The good wisdom gets passed around. Somebody in every culture and time is virtually guaranteed to either borrow the good stuff from another culture, or discover it for themselves and find a unique way to phrase it.

As a frequenter of atheist blogs, books, and youtube debates, I've run into the following point several times (paraphrased): 'If there was a huge calamity and mankind had to start from scratch with zero knowledge and memory of the past, and zero relics, all of the scientific laws would be discovered again. Religions may (and probably would) arise, but they would be different'. I'm too lazy to look up who originally made this point, but whoever it was was generally right; because religion is made up, any religions created in this calamity scenario would be unique to the ones we have now (because religion is man-made). I don't think they are wholly right, because I think there are true observations made by many religions. 'The Golden Rule' thing comes to mind. Since the good parts of religion are the result of anthropological pop-psychology--and since pop-psychology is based on anecdotal observation--some of the truths discovered by the contributors to the world's religions are bound to be true, even if only by accident.

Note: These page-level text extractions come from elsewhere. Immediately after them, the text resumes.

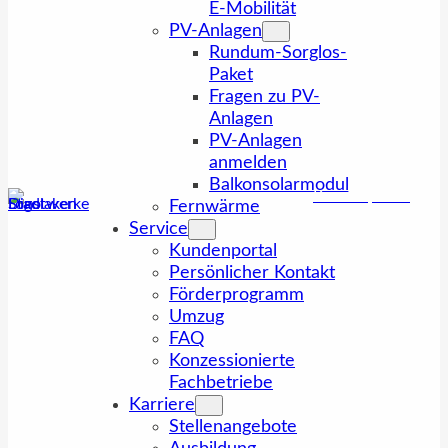
E-Mobilität
PV-Anlagen
Rundum-Sorglos-
Paket
Fragen zu PV-
Anlagen
PV-Anlagen
anmelden
Balkonsolarmodul
Kundenportal
Fernwärme
Service
Kundenportal
Persönlicher Kontakt
Förderprogramm
Umzug
FAQ
Konzessionierte
Fachbetriebe
Karriere
Stellenangebote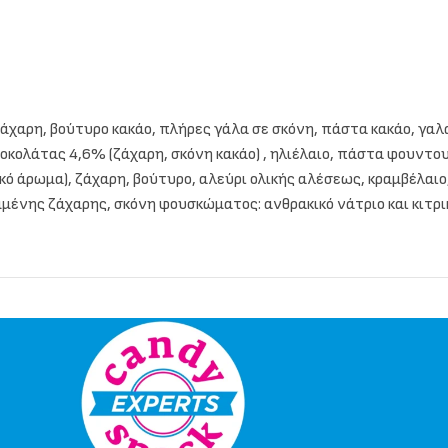
άχαρη, βούτυρο κακάο, πλήρες γάλα σε σκόνη, πάστα κακάο, γα
σοκολάτας 4,6% (ζάχαρη, σκόνη κακάο) , ηλιέλαιο, πάστα φουντ
ό άρωμα), ζάχαρη, βούτυρο, αλεύρι ολικής αλέσεως, κραμβέλαιο
νης ζάχαρης, σκόνη φουσκώματος: ανθρακικό νάτριο και κιτρικό ο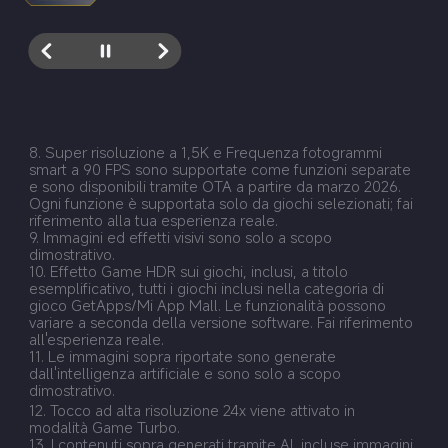
8. Super risoluzione a 1,5K e Frequenza fotogrammi 
smart a 90 FPS sono supportate come funzioni separate 
e sono disponibili tramite OTA a partire da marzo 2026. 
Ogni funzione è supportata solo da giochi selezionati; fai 
riferimento alla tua esperienza reale.
9. Immagini ed effetti visivi sono solo a scopo 
dimostrativo.
10. Effetto Game HDR sui giochi, inclusi, a titolo 
esemplificativo, tutti i giochi inclusi nella categoria di 
gioco GetApps/Mi App Mall. Le funzionalità possono 
variare a seconda della versione software. Fai riferimento 
all'esperienza reale.
11. Le immagini sopra riportate sono generate 
dall'intelligenza artificiale e sono solo a scopo 
dimostrativo.
12. Tocco ad alta risoluzione 24x viene attivato in 
modalità Game Turbo.
13. I contenuti sopra generati tramite AI, incluse immagini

This one by Epicurus is one of those truisms about the good life discovered by observing the human animal that would be discovered again if today and tomorrow were divided by a road paved by Cormac McCarthy.

Rabelais was the first to say 'Do What Thou Wilt', while Jesus--in summary--told us to 'Do What Thou Ought'. Epicurus--ever the moderate--comes down in the middle with 'Thou Ought to Do Some Of Those Things That Thou Wilt'. Except of course, Epicurus wasn't much of a 'Thou Shalt' kind of guy.

This saying--along with the carpe diem sayings of Jesus and Rabelais--can be taken as irresponsible 'eat,drink, and be merry' stuff, but in actuality, the irresponsible 'eat, drink, and be merry' stuff isn't so irresponsible either. Anything can be used as license by the irresponsible. The whole thrust is that we would be happier if we allowed ourselves time to stop storing up treasures in heaven, or kudos with the boss, and fully inhabit and appreciate a world that we would care to. While it's inevitable that we all will need to spend some time doing things that we may not want to do (working out, going to work on the odd Saturday, visiting with our in-laws), maintenance is part of the good life too. It's important that we save and plan ahead. It's also important that we not feel like we need to 'steal' time for ourselves.

The time we have is ours. The time we use to pursue things that bring us pleasure--the ultimate good--is not stolen time. Rather than thinking of the time you spend reading a mystery novel, tossing a ball with your kid, or drinking a beer and talking with your friends as some kind of gift from the system, think of it time spent as it should be.

By all means, you can find meaning in your work too; I do. But as Dr. Seuss so perfectly puts it, 'Life is a great balancing act'.

Leisure time isn't frivolous. That's one of the great sins perpetrated on America by the Puritans. Leisure time is no more frivolous than sleep and exercise, and it's just as necessary.